> **REQUIREMENT**:
Extract every line of the data below that contains the word "Reading", matching case exactly.

> **RECORDS SUPPLIED**:
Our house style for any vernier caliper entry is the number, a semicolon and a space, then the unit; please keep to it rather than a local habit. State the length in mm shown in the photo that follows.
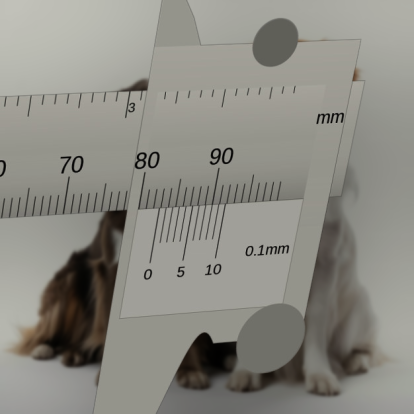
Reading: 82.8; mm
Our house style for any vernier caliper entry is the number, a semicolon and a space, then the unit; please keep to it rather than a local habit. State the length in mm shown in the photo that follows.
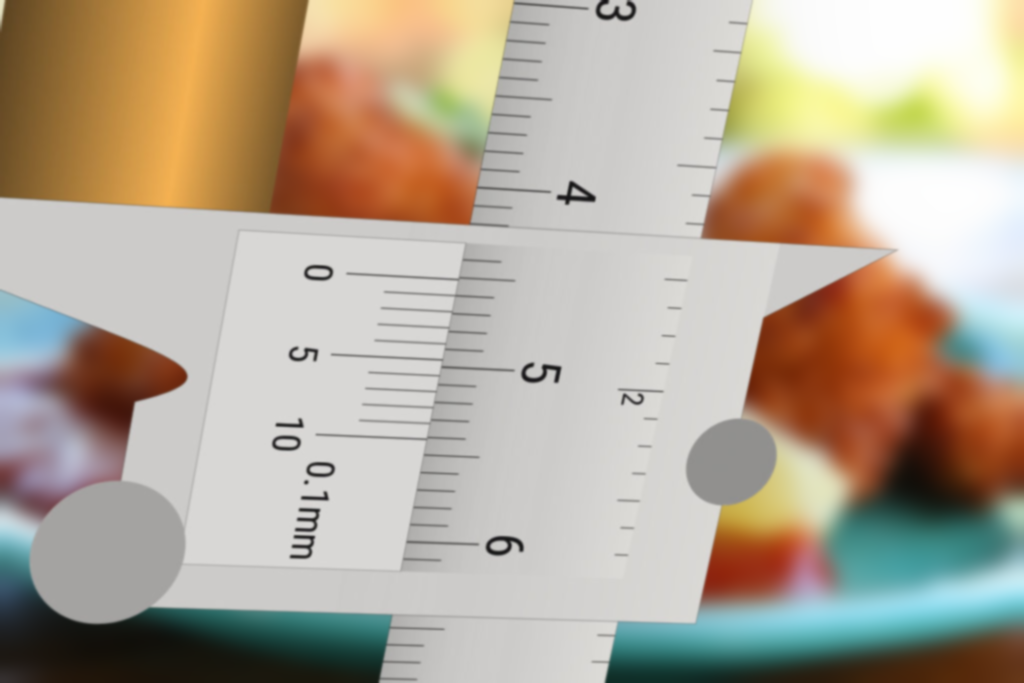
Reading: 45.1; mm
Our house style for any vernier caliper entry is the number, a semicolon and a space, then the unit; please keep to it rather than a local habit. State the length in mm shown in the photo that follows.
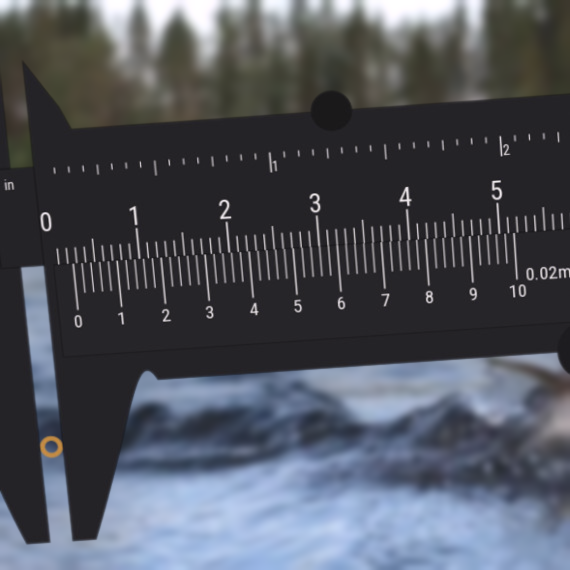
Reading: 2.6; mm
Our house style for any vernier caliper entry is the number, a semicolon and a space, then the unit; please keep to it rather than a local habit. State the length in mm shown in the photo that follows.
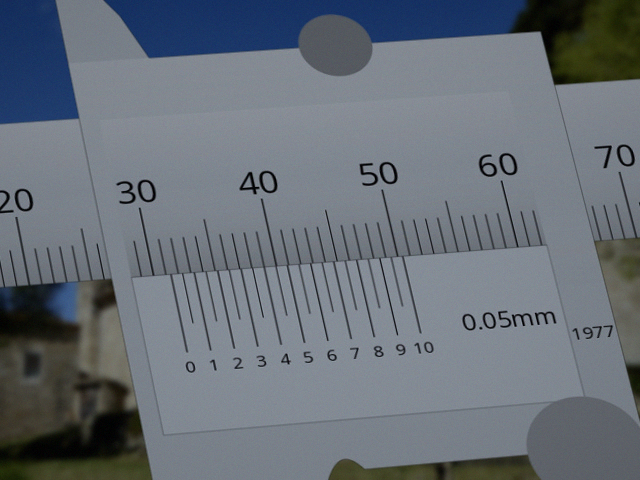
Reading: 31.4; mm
--
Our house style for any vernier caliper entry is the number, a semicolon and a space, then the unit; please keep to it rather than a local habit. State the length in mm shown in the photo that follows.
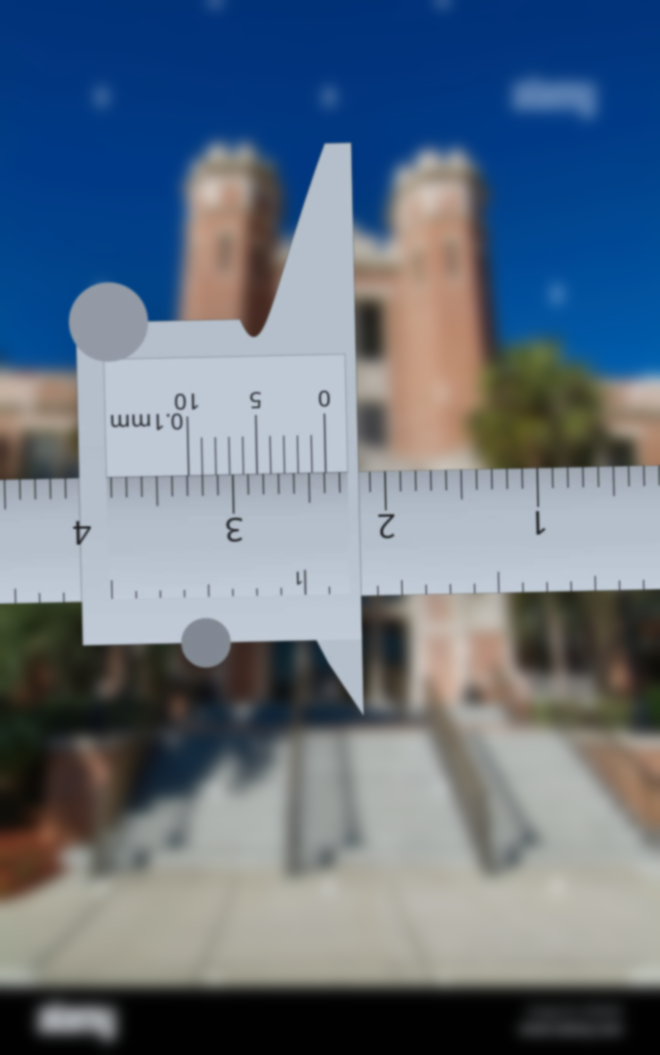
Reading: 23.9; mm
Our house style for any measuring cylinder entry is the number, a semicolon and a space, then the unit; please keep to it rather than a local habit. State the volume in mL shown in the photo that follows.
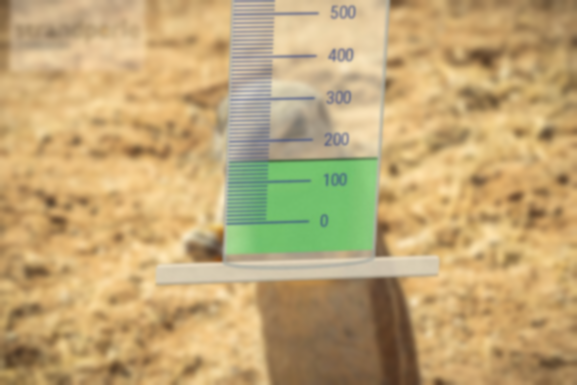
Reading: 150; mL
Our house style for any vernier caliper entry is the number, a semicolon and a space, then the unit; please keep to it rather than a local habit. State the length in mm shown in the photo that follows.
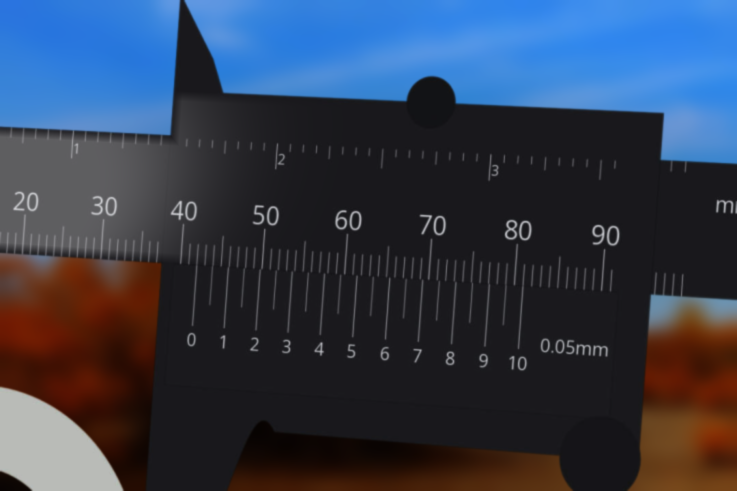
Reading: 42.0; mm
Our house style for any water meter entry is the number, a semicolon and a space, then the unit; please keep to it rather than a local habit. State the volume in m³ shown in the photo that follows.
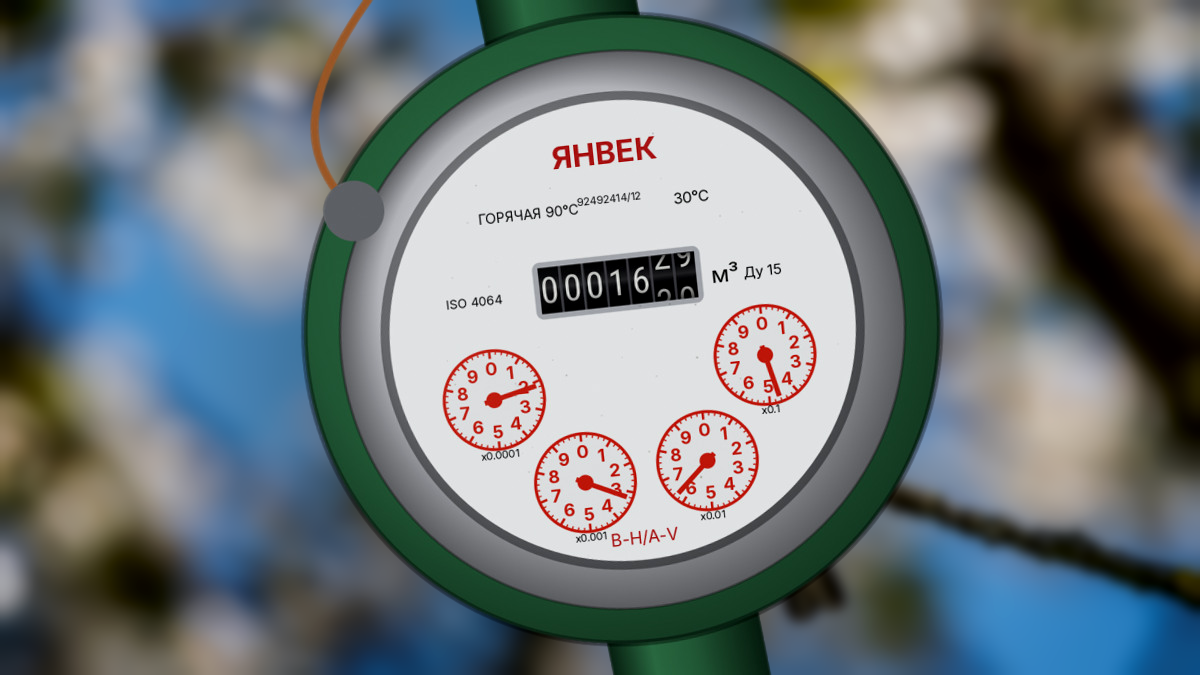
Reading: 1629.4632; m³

> **WRITTEN RESPONSE**:
Reading: 82.8; mm
Reading: 45.1; mm
Reading: 2.6; mm
Reading: 31.4; mm
Reading: 23.9; mm
Reading: 150; mL
Reading: 42.0; mm
Reading: 1629.4632; m³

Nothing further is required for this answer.